Square Enix also showed us a number of other locations from the game. We skipped ahead to a section from chapter six, titled Chain of Events. The chapter took place in a town called Palumpolum, where we took control of Vanille. This section showed us some of the stealthier elements of the game. We had to use a drainage pipe to sneak into a complex surrounded by guards. We were able to avoid battles by hiding behind boxes when enemies approached, before making a mad dash to the pipe. We could then sneak under guards, and proceed into the complex. Another chapter we saw was Nautilus City of Dreams, a theme park filled with bustling crowds and circus shows. A battle between Snow and a number of guards was taking place just outside the city, which was shown on the TV screens inside Nautilus. Finally, we skipped forward to chapter 11, to the world of Pulse. This area was much larger than earlier parts of the game and was made up of large grass-covered valleys, populated with giant dinosaur-like creatures. Getting around was made easier by a minimap to the right of the screen, showing our current position, along with any side quests that were available. Side quests are accessed via floating panels dotted across the landscape, and we were shown one that required us to hunt down a specific enemy on the map. The reward for doing so was a bunch of valuable items and access to more side quests.

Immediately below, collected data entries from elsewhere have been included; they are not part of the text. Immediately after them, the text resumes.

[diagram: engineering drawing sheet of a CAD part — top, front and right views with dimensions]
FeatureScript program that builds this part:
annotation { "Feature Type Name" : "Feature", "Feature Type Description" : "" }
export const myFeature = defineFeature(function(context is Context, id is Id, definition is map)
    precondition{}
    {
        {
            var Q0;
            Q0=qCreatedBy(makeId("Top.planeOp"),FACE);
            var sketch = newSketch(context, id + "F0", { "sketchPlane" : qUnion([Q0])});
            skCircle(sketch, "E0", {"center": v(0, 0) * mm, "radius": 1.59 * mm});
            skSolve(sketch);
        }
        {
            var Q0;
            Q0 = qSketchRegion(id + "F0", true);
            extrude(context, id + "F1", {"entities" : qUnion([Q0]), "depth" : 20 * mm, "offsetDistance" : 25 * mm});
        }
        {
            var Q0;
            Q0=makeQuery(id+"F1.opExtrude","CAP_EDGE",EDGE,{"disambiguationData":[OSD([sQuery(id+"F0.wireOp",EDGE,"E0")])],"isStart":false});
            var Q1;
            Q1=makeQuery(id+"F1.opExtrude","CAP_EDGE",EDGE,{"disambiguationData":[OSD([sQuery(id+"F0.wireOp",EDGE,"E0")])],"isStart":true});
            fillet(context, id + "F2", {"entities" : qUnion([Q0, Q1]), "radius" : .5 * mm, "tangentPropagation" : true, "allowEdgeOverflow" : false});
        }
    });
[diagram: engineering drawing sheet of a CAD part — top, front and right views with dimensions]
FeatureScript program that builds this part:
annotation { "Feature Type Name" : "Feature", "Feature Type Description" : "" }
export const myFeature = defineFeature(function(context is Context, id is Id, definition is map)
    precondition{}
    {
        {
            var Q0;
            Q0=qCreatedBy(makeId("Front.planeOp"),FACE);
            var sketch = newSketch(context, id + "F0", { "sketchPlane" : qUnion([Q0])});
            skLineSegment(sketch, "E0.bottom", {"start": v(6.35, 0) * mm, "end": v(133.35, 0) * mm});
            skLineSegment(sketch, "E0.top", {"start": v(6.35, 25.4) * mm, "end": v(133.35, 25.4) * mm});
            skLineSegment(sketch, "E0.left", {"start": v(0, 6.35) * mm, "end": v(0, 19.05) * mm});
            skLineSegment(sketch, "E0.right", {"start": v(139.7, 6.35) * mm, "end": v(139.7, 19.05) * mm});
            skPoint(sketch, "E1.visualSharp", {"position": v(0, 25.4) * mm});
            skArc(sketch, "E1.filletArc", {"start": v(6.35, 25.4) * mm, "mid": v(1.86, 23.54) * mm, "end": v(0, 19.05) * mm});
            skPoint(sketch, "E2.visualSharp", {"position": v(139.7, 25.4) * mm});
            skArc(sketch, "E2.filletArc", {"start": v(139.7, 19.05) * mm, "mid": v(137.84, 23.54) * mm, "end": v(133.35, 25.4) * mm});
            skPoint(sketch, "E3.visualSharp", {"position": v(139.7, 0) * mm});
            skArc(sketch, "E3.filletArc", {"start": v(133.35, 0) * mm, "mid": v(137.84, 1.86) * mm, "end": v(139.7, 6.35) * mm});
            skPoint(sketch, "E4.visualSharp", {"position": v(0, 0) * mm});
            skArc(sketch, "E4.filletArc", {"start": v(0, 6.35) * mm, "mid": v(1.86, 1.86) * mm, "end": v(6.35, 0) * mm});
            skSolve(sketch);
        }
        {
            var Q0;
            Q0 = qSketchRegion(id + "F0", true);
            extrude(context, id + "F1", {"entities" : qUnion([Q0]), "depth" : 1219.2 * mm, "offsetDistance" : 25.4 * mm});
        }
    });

After getting over the initial shock of playing a Final Fantasy game on the Xbox 360, we found it was difficult to tell the two versions apart. Both look spectacular, with the game's engine creating stunning vistas. As we walked around the environments, we could pick out all the details on our characters' clothes and see their hair floating around in the wind. Battles looked fantastic, with vibrant lighting effects filling the screen during summons. We were constantly reminded that the summons were fully rendered in real time, as it was often difficult to tell whether it was the game engine at work or a full-motion video sequence. Also of note is the lip-syncing during cutscenes. Character animations have been reworked for the English voice acting, so speech lines up perfectly. However, we noticed at this stage that the movies on the Xbox 360 suffered from more compression than on the PlayStation 3, while the Xbox 360 had an overall crisper image quality in the main game.